▸ **Web page edit records**:
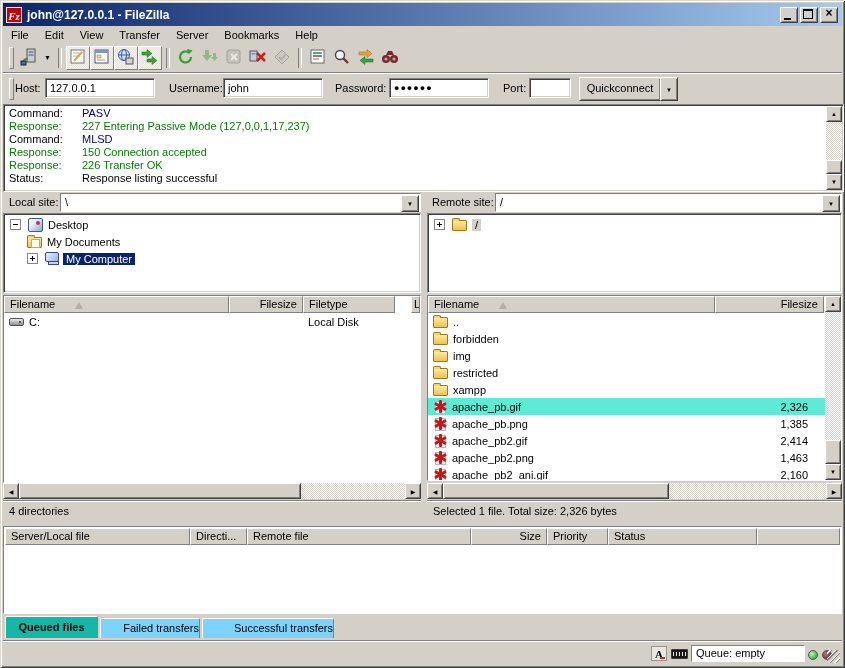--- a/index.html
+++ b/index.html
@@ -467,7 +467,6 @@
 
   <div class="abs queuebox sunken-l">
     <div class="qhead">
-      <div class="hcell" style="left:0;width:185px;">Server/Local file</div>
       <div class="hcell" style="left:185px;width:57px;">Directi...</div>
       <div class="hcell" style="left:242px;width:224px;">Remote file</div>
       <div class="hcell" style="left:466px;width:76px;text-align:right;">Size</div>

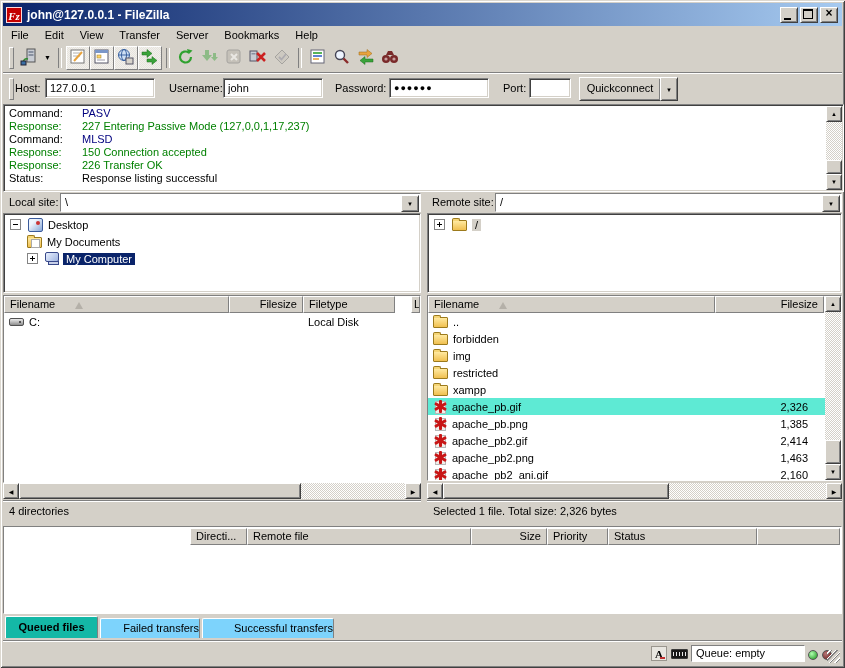--- a/index.html
+++ b/index.html
@@ -123,7 +123,7 @@
   .tab{position:absolute;box-sizing:border-box;text-align:center;
     border:1px solid;border-color:#fff #808080 #808080 #fff;border-bottom:none;border-radius:2px 2px 0 0;}
   .tab.active{top:0;height:22px;background:#14b8a6;font-weight:bold;line-height:20px;z-index:2;}
-  .tab.idle{top:2px;height:20px;background:#7dd3fc;line-height:18px;text-align:right;}
+  .tab.idle{top:2px;height:20px;background:#fde047;line-height:18px;}
 
   
   .statusbar{left:3px;top:640px;width:839px;height:25px;border-top:1px solid #808080;

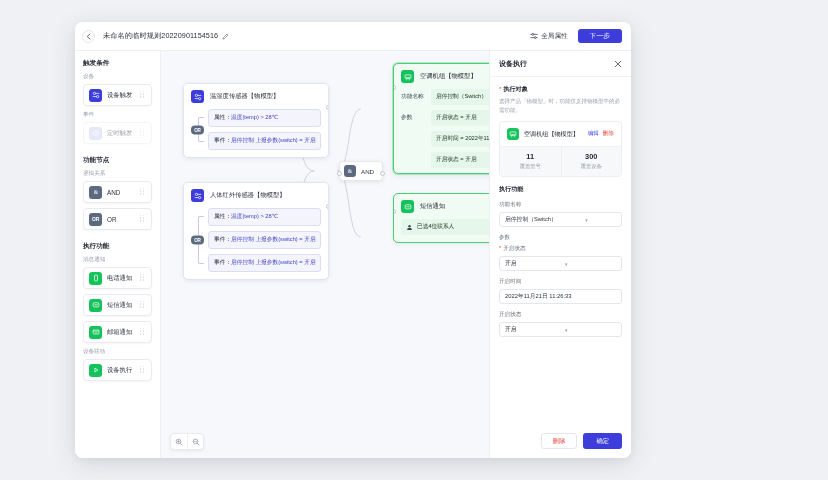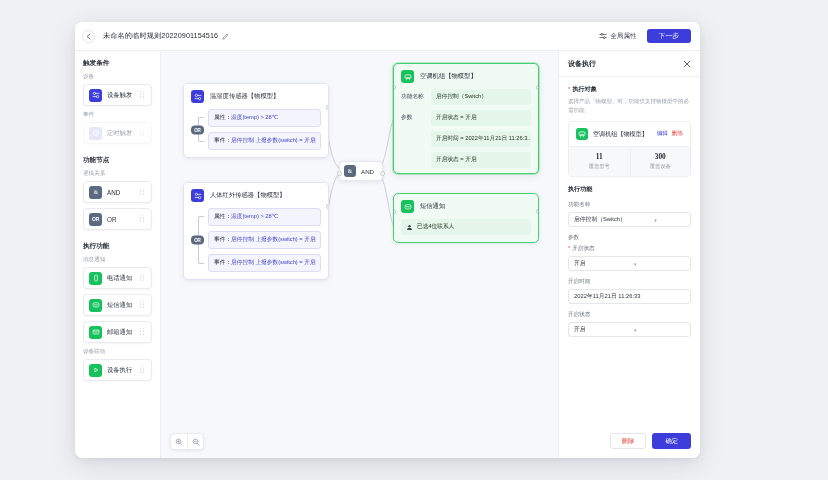--- a/index.html
+++ b/index.html
@@ -16,7 +16,7 @@
   .app-window {
     position: absolute;
     left: 75px; top: 22px;
-    width: 625px; height: 436px;
+    width: 556px; height: 436px;
     background: #ffffff;
     border-radius: 8px;
     box-shadow: 0 6px 26px rgba(40,44,70,0.13), 0 2px 6px rgba(40,44,70,0.06);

▸ **WHAT IS NEEDED**:
Each line from the one holding "border-radius: 8px;" to the end of the entries is to be written out exactly. Skip every line before it.

▸ **EXERCISE RESPONSE**:
     border-radius: 8px;
     box-shadow: 0 6px 26px rgba(40,44,70,0.13), 0 2px 6px rgba(40,44,70,0.06);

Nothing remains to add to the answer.